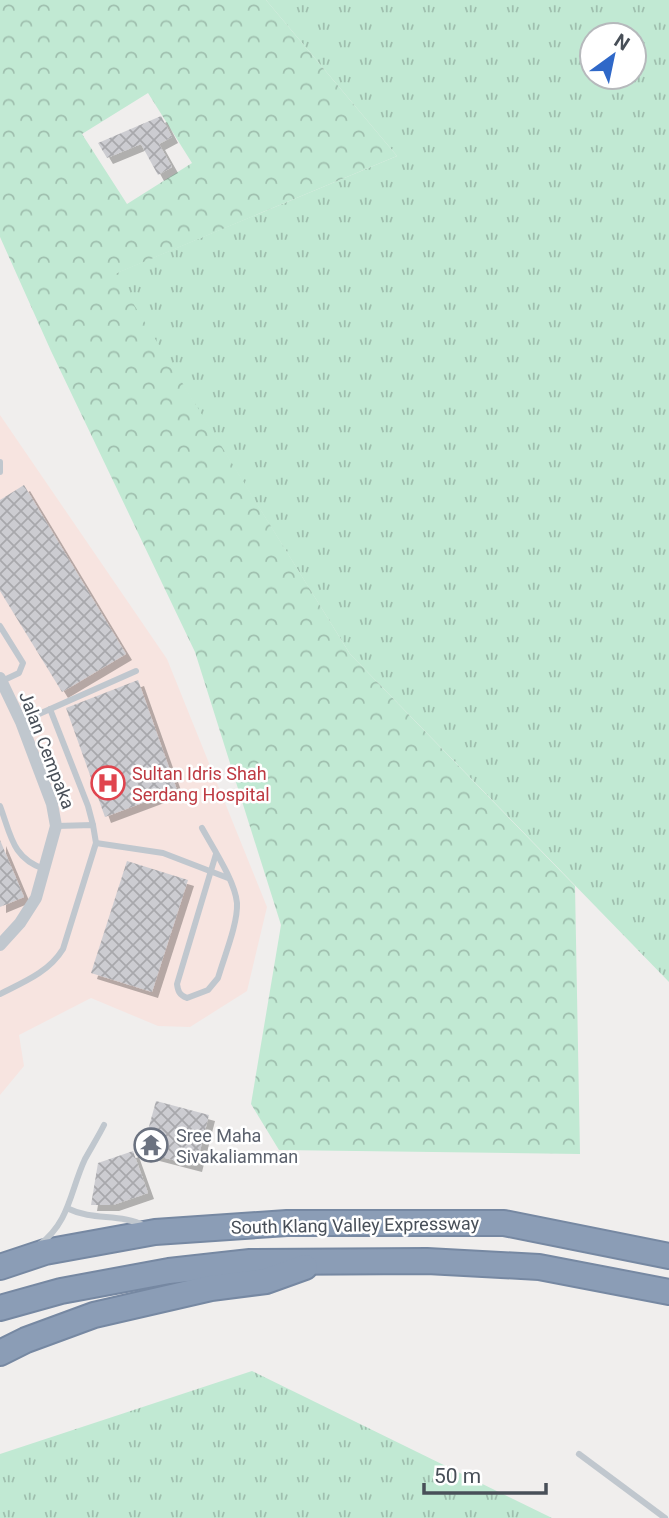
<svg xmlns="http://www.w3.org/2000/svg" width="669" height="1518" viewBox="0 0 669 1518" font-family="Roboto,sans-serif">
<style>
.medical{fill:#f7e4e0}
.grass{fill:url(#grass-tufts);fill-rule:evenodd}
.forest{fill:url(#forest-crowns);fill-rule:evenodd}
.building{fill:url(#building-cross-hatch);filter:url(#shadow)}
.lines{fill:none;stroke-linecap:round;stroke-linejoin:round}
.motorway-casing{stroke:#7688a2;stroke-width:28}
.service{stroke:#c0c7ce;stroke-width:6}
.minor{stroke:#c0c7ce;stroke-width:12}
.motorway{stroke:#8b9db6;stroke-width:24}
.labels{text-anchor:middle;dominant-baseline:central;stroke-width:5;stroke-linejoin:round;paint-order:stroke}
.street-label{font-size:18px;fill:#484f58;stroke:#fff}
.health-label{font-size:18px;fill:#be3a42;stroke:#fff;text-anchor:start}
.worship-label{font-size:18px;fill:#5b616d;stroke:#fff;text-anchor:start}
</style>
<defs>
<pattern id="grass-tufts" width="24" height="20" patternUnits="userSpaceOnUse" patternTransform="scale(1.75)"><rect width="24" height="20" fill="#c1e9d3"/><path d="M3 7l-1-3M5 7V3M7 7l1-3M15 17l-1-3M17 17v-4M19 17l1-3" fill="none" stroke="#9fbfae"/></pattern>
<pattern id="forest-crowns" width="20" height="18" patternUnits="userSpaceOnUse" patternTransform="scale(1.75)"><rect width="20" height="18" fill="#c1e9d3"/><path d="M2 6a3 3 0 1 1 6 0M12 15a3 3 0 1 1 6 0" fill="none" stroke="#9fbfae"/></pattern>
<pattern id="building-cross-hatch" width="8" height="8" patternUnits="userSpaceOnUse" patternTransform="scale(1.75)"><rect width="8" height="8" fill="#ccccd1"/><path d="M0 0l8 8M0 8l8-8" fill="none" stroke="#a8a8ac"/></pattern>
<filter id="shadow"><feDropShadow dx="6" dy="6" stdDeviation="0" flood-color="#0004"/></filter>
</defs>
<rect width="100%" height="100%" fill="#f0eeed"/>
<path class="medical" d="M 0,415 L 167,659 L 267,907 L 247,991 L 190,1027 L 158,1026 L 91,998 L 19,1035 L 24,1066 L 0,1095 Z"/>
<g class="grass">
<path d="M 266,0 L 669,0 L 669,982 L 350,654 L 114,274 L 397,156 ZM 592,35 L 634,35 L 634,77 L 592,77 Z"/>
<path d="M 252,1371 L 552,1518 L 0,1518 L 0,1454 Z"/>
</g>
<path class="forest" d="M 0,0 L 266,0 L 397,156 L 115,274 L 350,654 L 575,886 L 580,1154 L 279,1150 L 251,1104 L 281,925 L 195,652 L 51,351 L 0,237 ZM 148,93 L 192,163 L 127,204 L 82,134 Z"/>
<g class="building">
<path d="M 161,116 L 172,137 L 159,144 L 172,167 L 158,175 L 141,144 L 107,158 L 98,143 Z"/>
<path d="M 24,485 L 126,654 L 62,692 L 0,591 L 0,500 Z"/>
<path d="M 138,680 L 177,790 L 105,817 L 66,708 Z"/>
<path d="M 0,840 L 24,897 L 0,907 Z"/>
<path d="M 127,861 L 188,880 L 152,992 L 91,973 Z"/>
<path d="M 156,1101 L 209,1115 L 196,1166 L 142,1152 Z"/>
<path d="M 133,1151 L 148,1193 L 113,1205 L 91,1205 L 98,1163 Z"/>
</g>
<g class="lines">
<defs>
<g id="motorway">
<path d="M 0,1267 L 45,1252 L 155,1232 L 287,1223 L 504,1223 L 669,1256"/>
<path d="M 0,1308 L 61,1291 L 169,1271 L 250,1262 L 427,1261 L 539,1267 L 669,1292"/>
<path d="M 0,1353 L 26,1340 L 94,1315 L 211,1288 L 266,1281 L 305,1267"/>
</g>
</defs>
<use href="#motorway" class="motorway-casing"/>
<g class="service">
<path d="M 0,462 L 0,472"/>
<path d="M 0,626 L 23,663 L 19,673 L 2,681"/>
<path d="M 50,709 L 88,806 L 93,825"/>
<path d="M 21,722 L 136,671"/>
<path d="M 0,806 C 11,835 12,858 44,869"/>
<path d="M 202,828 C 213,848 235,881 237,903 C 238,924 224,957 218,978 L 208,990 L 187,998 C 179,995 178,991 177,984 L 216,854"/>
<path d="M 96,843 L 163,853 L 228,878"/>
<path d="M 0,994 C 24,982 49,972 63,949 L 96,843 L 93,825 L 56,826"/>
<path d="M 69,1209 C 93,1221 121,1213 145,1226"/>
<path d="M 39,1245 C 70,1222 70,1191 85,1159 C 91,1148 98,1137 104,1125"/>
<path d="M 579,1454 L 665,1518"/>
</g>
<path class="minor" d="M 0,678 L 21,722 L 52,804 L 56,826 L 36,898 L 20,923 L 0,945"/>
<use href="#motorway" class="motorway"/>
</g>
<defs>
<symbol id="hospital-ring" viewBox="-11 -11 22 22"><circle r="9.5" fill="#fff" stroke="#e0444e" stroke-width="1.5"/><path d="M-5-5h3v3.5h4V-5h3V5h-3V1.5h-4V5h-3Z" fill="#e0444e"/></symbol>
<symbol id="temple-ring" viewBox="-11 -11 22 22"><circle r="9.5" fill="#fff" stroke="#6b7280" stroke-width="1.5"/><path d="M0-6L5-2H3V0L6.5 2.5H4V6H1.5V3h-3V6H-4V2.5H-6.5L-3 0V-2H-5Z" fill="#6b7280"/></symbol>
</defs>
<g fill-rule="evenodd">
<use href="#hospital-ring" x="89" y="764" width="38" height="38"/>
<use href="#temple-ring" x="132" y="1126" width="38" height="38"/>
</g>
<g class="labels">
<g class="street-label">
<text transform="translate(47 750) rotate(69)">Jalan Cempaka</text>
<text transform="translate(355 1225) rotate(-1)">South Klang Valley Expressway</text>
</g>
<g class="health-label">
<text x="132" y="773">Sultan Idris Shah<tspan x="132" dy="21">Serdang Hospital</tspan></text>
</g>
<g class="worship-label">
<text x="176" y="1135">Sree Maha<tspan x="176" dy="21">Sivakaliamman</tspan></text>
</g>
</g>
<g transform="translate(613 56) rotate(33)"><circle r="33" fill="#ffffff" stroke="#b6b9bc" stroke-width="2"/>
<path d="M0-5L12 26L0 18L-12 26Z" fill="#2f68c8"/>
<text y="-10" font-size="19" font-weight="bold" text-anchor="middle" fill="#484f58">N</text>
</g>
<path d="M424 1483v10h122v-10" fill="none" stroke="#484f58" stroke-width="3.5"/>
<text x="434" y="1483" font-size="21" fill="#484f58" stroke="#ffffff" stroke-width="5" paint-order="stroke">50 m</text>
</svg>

## Your goal
Read the material above and copy out each line holding "lines".

## Response
.lines{fill:none;stroke-linecap:round;stroke-linejoin:round}
<g class="lines">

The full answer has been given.